The dealer group says Nissan matters most because it wholly owns the company holding 38% of voting rights and supplies its main products, while the filing lays out ¥52.5bn of vehicle purchases and lease obligations tied to Nissan-group property.

Jun 26, 20262 min read
Editorial illustration of an unbranded car dealership yard and leased warehouse bays, with abstract lines showing ownership, supply and lease relationships.

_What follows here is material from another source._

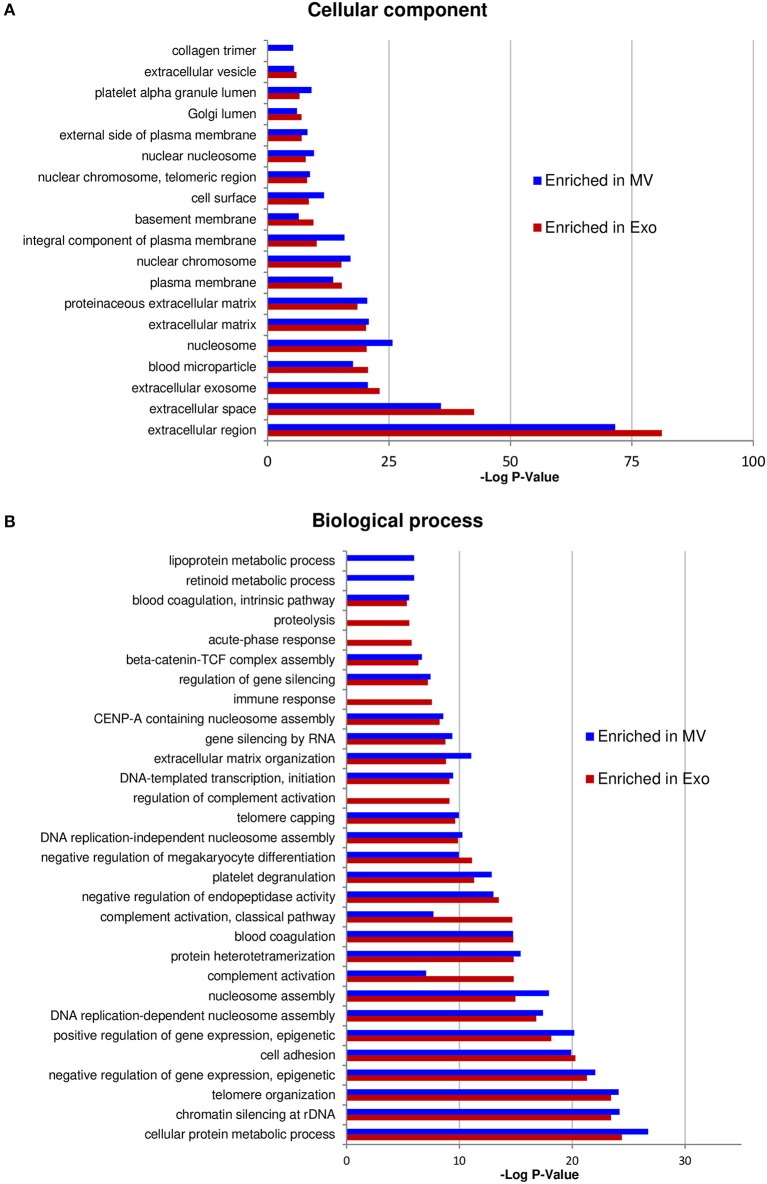
Analysis of proteins enriched in NKExo and/or NK-cell-derived microvesicles (NKMV). Gene Ontology (GO) annotation of proteins overexpressed in NKExo and identified in NKExo or NKExo plus NKMV (enriched in Exo) and proteins overexpressed in NKMV and identified in NKMV or in NKMV plus NKExo (enriched in MV). The significance [–log10(P-value)] for each GO term relative to cellular component (A) and biological process (B) is reported.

Nissan Tokyo Sales Holdings used a governance disclosure to spell out an important distinction in its Nissan ties. As of March 31, Nissan Network Holdings directly held 38% of voting rights in the Tokyo-listed dealer group. But the company said Nissan Motor is the group company with the greatest influence over it, because Nissan Motor wholly owns Nissan Network Holdings, including indirect holdings, and is also the main supplier to Nissan Tokyo Sales, the group's main operating company.

That gives readers a two-layer map of the relationship. The direct 38% holder, Nissan Network Holdings, is unlisted, while Nissan Motor sits above it in the group structure and is listed on the Tokyo Stock Exchange's Prime Market. Nissan Tokyo Sales also said it is an equity-method affiliate of Nissan Motor, and that it has a property lease relationship with Nissan Network Holdings.

Disclosed Nissan-group transactions
Amounts are for the year to March 31, 2026. End-March balances are shown where disclosed.
CounterpartyRelationshipPeriod amountEnd-March balance
Nissan MotorVehicle purchases by consolidated subsidiaries¥52.5bnAccounts payable ¥7.11bn; accrued expenses ¥95mn
Nissan Network HoldingsParent-company property leases and rentLease asset acquisitions ¥64mn; repayments ¥212mn; interest ¥59mn; maintenance ¥210mn; rent ¥1.56bnLease liabilities ¥2.84bn
Nissan Network HoldingsSubsidiary property leases and rentLease asset acquisitions ¥18mn; repayments ¥37mn; interest ¥9mn; maintenance ¥53mn; rent ¥511mnLease liabilities ¥472mn

The commercial numbers are not trivial. In the year to March 2026, consolidated subsidiaries bought ¥52.5bn of vehicles and related items from Nissan Motor, ending the period with ¥7.11bn of accounts payable and ¥95mn of accrued expenses. At the parent-company level, payments to Nissan Network Holdings included ¥1.56bn of rent, ¥210mn of maintenance costs and ¥59mn of interest, while lease liabilities stood at ¥2.84bn after ¥212mn of repayments. Subsidiaries separately disclosed ¥511mn of rent, ¥53mn of maintenance costs and ¥9mn of interest, with ¥472mn of lease liabilities after ¥37mn of repayments. For those Nissan Network Holdings transactions, the filing says terms matched those offered to other Nissan-affiliated dealers.

On governance, Nissan Tokyo Sales said one part-time director is a Nissan Motor employee, but not in a role with authority over transactions between the two companies. It also said business activities and management decisions are made under its own responsibility, and that its independence is secured. The filing gives no year-on-year comparison for the ownership or transaction lines, so it is best read as a current map of influence and commercial ties, not a before-and-after. In the section on protecting minority shareholders in dealings with controlling shareholders, the company said there were no applicable items.